(Question items from a dataset)
* * * * * * *
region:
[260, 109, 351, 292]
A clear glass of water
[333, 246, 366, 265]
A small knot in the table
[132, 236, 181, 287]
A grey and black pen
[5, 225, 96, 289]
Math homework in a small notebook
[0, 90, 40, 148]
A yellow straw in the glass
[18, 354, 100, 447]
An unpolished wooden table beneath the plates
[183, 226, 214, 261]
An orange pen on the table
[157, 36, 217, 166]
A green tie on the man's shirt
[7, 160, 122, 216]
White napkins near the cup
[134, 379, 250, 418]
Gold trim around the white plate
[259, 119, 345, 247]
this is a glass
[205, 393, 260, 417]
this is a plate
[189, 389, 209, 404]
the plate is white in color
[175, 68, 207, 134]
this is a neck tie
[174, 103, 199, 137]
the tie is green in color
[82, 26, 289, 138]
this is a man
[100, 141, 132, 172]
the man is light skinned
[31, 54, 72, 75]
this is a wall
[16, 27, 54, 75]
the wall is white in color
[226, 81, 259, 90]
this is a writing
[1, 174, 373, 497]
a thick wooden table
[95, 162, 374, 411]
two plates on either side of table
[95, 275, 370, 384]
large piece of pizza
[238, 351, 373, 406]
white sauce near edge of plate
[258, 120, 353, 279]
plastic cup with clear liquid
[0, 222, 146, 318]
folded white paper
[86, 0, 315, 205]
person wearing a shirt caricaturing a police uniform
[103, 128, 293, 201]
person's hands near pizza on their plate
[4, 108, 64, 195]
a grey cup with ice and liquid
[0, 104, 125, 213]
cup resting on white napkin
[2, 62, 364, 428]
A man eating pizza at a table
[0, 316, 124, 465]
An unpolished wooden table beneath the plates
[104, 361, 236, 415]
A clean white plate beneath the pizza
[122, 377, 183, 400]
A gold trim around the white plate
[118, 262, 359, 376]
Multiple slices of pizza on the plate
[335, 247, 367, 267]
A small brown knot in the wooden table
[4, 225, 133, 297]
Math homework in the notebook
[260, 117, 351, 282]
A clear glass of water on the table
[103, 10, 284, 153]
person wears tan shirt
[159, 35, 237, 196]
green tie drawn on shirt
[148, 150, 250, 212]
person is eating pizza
* * * * * * *
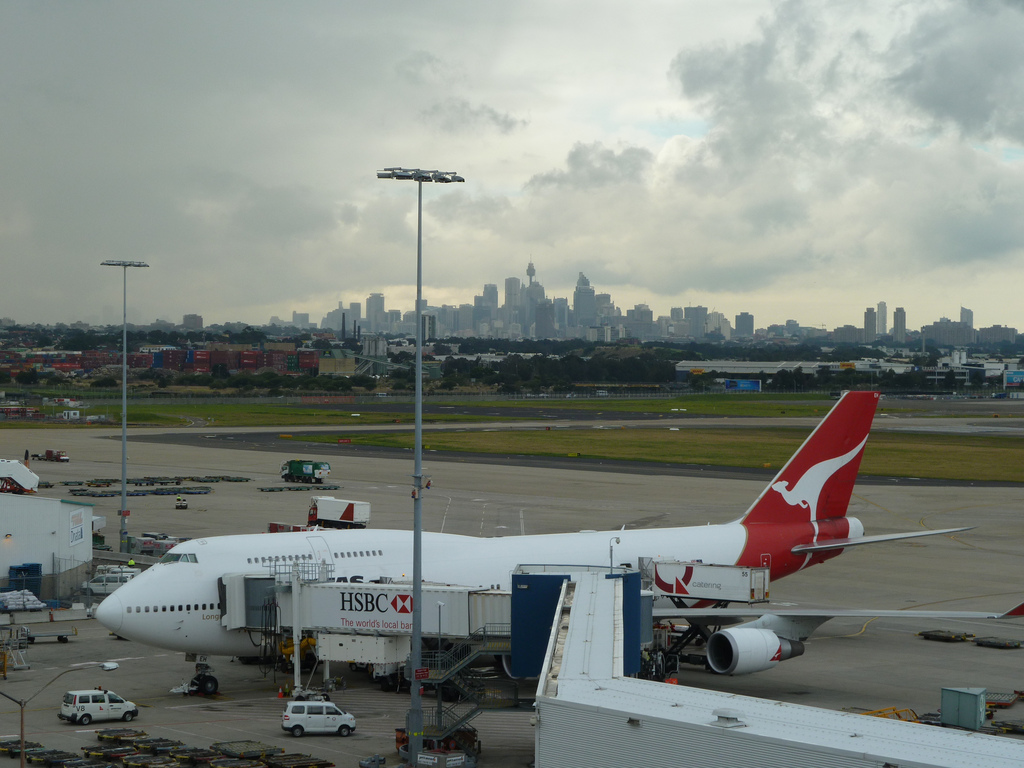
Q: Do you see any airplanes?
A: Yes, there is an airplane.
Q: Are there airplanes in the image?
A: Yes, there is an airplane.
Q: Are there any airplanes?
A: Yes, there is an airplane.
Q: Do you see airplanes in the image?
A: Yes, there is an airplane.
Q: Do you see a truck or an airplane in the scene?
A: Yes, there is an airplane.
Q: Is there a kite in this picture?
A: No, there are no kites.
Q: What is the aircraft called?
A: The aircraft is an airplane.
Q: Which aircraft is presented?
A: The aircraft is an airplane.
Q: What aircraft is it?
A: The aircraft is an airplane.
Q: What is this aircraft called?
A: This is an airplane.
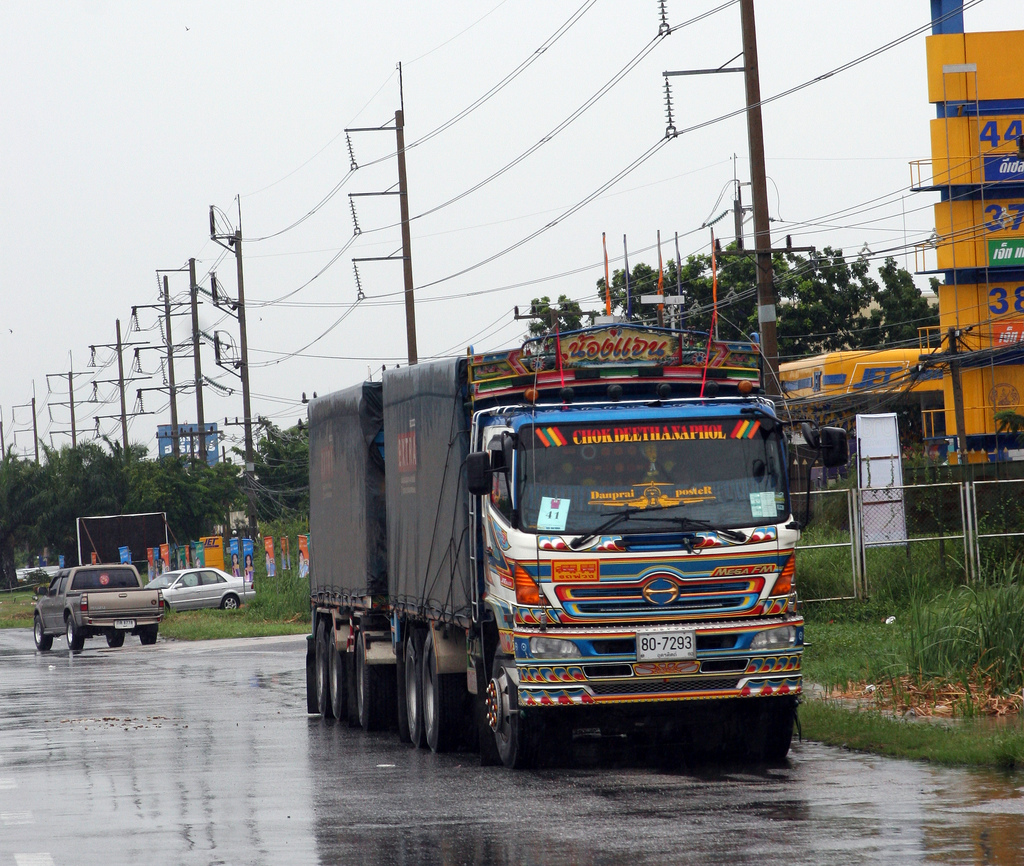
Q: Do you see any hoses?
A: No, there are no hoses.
* * * * * * *
• **YOUR TASK**
Return each line of the items above that contains the word "image".

• **WORKED SOLUTION**
Q: Are there airplanes in the image?
Q: Do you see airplanes in the image?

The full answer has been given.